• [Information supplied]:
|---|

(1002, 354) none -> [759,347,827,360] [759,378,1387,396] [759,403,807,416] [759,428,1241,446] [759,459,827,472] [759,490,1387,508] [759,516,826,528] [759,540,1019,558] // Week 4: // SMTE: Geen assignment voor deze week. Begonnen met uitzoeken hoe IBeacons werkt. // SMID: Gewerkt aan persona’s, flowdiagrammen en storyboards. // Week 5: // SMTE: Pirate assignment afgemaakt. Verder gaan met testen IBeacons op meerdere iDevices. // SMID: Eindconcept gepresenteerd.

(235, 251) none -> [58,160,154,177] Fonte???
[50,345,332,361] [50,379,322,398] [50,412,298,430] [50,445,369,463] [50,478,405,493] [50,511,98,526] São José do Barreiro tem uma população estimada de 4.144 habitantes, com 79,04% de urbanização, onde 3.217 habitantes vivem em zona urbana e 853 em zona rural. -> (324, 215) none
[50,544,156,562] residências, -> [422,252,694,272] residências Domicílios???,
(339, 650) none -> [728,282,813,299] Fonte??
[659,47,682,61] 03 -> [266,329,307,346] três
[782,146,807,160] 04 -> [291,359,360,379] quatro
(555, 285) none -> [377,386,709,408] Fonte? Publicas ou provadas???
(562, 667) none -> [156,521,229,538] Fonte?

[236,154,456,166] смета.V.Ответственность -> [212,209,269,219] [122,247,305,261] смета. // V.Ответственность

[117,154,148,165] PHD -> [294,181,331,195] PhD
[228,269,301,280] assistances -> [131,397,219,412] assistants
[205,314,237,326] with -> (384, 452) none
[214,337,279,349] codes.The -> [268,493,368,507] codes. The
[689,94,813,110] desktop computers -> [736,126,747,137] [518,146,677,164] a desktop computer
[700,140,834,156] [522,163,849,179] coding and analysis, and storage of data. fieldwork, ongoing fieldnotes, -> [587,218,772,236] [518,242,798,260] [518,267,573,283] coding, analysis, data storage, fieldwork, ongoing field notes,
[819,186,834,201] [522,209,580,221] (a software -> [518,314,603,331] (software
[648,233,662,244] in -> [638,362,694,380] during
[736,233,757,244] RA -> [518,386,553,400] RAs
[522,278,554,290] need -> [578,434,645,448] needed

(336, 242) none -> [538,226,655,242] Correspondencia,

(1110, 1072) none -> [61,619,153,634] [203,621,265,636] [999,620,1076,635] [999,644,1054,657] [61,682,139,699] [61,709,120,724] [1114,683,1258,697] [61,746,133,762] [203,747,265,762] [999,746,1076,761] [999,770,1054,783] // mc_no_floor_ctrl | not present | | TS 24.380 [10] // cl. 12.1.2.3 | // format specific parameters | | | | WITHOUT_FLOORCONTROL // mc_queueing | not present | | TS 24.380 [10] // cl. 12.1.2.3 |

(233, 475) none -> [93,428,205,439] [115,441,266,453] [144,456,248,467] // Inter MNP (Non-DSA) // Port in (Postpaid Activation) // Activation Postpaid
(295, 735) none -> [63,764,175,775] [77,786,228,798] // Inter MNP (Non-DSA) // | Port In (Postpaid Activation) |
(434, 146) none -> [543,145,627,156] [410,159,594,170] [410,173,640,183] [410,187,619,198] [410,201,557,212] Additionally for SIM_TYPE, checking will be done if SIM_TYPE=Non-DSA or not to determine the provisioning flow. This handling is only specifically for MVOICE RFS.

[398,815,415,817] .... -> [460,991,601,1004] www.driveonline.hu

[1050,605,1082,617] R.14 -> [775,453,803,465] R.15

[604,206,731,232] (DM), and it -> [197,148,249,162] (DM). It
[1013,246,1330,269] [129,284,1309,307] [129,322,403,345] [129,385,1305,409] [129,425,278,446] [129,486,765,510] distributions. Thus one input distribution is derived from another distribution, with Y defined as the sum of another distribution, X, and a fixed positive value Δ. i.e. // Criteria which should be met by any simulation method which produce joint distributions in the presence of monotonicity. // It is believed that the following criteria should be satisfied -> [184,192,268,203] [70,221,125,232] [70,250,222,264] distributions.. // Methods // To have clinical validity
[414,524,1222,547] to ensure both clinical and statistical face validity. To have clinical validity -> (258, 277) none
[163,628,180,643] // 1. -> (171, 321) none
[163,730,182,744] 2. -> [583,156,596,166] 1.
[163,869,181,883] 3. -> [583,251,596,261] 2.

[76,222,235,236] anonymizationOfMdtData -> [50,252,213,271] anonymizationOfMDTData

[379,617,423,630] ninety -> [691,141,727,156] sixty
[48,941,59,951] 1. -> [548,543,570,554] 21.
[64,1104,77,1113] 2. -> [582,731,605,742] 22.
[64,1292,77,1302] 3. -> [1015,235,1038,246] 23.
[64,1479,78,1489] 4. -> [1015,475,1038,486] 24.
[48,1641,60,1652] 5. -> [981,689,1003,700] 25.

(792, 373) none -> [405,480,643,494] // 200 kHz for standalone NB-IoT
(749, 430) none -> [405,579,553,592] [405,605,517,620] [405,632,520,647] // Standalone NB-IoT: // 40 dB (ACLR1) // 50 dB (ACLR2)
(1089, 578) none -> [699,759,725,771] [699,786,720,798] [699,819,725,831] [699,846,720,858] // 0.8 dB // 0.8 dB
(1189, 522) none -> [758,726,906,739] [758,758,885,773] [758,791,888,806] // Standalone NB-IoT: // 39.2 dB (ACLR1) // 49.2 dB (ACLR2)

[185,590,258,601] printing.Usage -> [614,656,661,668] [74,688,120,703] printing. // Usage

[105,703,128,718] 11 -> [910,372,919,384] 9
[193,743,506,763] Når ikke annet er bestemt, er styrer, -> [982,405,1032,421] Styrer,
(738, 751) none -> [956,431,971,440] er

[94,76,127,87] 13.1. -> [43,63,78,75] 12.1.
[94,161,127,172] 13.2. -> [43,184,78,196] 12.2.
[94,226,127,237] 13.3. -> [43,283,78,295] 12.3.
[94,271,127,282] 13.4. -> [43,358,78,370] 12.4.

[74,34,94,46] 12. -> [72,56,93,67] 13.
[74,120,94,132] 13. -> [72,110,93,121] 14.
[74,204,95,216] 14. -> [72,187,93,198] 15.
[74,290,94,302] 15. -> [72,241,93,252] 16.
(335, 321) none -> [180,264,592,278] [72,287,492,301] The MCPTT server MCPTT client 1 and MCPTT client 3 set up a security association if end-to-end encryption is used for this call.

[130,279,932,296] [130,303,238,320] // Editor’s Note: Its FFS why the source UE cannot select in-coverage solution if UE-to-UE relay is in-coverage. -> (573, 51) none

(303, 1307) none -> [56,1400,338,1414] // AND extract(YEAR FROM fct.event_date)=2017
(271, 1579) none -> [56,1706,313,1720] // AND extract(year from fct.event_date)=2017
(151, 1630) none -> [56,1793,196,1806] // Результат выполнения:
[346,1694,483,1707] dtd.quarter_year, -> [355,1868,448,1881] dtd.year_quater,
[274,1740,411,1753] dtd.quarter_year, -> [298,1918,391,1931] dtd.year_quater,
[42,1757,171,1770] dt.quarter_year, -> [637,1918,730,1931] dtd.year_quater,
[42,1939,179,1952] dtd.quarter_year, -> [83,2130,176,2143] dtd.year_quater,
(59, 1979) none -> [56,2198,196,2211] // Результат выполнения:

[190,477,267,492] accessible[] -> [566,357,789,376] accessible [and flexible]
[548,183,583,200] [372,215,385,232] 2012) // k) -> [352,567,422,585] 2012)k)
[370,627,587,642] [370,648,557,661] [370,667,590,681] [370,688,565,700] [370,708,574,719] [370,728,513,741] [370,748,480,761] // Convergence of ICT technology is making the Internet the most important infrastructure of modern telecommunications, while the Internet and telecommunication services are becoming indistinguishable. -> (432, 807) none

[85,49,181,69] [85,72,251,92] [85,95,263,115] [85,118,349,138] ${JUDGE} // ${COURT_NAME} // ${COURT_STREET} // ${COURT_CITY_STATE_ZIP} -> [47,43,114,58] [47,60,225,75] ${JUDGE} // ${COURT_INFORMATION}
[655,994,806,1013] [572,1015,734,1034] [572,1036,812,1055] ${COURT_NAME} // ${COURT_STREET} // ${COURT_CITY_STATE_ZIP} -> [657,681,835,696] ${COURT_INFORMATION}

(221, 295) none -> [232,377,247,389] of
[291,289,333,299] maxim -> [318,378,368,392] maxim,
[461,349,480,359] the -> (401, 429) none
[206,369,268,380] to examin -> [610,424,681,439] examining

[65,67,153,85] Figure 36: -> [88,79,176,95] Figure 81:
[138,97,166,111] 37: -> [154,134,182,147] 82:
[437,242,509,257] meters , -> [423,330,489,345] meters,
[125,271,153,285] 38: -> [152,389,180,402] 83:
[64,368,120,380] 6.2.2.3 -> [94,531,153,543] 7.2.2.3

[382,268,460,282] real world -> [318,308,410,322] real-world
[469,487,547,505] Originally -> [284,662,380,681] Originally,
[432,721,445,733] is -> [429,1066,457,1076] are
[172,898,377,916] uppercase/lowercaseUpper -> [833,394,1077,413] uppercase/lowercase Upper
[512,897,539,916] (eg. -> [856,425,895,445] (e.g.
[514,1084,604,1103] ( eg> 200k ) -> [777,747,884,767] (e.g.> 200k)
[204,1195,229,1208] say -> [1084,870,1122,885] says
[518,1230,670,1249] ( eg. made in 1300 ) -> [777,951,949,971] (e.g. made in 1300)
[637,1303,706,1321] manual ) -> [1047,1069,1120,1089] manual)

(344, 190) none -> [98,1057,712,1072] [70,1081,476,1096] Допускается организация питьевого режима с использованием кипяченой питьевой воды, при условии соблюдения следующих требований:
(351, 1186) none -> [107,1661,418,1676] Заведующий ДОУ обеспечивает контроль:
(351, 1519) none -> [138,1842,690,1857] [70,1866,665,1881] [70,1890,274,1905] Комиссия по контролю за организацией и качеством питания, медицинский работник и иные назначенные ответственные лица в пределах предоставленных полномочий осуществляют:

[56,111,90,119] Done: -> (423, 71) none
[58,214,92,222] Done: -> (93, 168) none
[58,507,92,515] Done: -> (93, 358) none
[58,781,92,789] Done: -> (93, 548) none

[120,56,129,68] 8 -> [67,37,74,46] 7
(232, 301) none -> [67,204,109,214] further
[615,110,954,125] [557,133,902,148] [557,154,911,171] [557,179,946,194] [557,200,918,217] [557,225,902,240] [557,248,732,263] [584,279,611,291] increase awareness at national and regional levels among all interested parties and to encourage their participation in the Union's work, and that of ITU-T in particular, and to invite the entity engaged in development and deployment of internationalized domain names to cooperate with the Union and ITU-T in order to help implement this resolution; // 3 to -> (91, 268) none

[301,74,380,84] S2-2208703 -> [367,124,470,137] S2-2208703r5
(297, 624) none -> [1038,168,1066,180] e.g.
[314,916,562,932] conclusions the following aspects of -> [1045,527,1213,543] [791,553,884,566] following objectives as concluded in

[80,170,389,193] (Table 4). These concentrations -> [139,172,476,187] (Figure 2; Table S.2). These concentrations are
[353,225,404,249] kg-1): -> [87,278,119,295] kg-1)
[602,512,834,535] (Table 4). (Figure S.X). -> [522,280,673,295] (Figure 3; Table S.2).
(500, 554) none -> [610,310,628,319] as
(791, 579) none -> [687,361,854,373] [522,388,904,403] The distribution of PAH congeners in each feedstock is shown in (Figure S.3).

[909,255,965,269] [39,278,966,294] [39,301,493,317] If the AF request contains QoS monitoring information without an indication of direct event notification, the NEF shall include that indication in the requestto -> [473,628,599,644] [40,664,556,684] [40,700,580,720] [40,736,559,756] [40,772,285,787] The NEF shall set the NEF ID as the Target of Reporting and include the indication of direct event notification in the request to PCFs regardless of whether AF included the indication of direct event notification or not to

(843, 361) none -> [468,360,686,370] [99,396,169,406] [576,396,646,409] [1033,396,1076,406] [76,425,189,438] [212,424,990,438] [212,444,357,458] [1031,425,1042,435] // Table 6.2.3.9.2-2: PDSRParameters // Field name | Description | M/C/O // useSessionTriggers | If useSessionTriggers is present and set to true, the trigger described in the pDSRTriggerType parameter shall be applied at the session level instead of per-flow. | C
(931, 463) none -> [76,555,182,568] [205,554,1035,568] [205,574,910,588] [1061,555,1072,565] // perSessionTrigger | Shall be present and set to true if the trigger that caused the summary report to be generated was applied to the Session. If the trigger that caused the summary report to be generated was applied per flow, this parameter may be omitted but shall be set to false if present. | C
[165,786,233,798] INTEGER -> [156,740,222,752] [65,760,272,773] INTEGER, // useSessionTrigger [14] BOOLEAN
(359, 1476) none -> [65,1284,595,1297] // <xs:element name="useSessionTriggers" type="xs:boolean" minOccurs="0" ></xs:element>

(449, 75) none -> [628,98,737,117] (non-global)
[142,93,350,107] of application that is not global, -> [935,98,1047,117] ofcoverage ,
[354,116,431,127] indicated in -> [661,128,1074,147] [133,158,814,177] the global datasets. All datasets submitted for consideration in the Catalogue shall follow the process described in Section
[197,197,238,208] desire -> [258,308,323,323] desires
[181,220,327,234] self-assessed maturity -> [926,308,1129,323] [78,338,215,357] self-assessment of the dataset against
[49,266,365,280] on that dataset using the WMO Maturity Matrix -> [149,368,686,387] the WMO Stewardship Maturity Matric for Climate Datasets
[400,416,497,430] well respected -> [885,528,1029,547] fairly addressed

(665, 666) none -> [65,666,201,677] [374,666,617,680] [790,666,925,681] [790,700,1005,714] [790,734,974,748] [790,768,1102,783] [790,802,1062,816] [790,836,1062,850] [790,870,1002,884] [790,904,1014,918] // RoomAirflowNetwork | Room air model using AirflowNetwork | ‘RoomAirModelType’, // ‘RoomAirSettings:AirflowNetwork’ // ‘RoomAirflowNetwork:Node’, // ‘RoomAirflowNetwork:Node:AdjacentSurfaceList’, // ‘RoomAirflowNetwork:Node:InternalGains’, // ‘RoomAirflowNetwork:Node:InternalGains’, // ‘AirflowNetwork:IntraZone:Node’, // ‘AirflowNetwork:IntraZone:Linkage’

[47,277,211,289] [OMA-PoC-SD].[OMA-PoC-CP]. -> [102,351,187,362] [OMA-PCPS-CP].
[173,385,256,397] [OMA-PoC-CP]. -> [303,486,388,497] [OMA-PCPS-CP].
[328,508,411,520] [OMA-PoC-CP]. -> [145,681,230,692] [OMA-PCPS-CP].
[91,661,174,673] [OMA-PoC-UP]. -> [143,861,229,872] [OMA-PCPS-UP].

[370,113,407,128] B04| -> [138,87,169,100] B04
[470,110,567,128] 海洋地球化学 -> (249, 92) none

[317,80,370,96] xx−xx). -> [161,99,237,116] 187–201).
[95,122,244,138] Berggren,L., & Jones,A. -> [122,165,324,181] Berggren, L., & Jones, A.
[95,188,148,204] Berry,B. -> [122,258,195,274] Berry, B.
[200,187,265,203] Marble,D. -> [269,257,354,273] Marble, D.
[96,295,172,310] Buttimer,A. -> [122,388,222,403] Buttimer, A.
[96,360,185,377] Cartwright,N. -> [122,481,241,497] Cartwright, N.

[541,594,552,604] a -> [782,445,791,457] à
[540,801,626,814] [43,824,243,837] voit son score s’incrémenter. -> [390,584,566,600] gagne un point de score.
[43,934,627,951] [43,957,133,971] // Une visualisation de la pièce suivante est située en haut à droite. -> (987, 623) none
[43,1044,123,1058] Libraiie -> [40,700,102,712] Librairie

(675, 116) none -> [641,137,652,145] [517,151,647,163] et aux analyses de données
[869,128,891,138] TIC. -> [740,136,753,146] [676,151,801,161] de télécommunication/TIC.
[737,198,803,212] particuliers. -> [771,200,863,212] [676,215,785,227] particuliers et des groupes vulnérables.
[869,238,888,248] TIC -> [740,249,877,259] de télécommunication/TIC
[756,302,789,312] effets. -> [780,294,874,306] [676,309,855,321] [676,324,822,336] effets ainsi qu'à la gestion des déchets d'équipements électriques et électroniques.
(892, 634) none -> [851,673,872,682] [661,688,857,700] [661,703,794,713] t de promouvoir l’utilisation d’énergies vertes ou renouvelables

|---|

• [Task instructions]: Give again, unchanged, the lines running from the top of the material above through the line that has "(336, 242) none", and nothing more.

• [Response box]:
(1002, 354) none -> [759,347,827,360] [759,378,1387,396] [759,403,807,416] [759,428,1241,446] [759,459,827,472] [759,490,1387,508] [759,516,826,528] [759,540,1019,558] // Week 4: // SMTE: Geen assignment voor deze week. Begonnen met uitzoeken hoe IBeacons werkt. // SMID: Gewerkt aan persona’s, flowdiagrammen en storyboards. // Week 5: // SMTE: Pirate assignment afgemaakt. Verder gaan met testen IBeacons op meerdere iDevices. // SMID: Eindconcept gepresenteerd.

(235, 251) none -> [58,160,154,177] Fonte???
[50,345,332,361] [50,379,322,398] [50,412,298,430] [50,445,369,463] [50,478,405,493] [50,511,98,526] São José do Barreiro tem uma população estimada de 4.144 habitantes, com 79,04% de urbanização, onde 3.217 habitantes vivem em zona urbana e 853 em zona rural. -> (324, 215) none
[50,544,156,562] residências, -> [422,252,694,272] residências Domicílios???,
(339, 650) none -> [728,282,813,299] Fonte??
[659,47,682,61] 03 -> [266,329,307,346] três
[782,146,807,160] 04 -> [291,359,360,379] quatro
(555, 285) none -> [377,386,709,408] Fonte? Publicas ou provadas???
(562, 667) none -> [156,521,229,538] Fonte?

[236,154,456,166] смета.V.Ответственность -> [212,209,269,219] [122,247,305,261] смета. // V.Ответственность

[117,154,148,165] PHD -> [294,181,331,195] PhD
[228,269,301,280] assistances -> [131,397,219,412] assistants
[205,314,237,326] with -> (384, 452) none
[214,337,279,349] codes.The -> [268,493,368,507] codes. The
[689,94,813,110] desktop computers -> [736,126,747,137] [518,146,677,164] a desktop computer
[700,140,834,156] [522,163,849,179] coding and analysis, and storage of data. fieldwork, ongoing fieldnotes, -> [587,218,772,236] [518,242,798,260] [518,267,573,283] coding, analysis, data storage, fieldwork, ongoing field notes,
[819,186,834,201] [522,209,580,221] (a software -> [518,314,603,331] (software
[648,233,662,244] in -> [638,362,694,380] during
[736,233,757,244] RA -> [518,386,553,400] RAs
[522,278,554,290] need -> [578,434,645,448] needed

(336, 242) none -> [538,226,655,242] Correspondencia,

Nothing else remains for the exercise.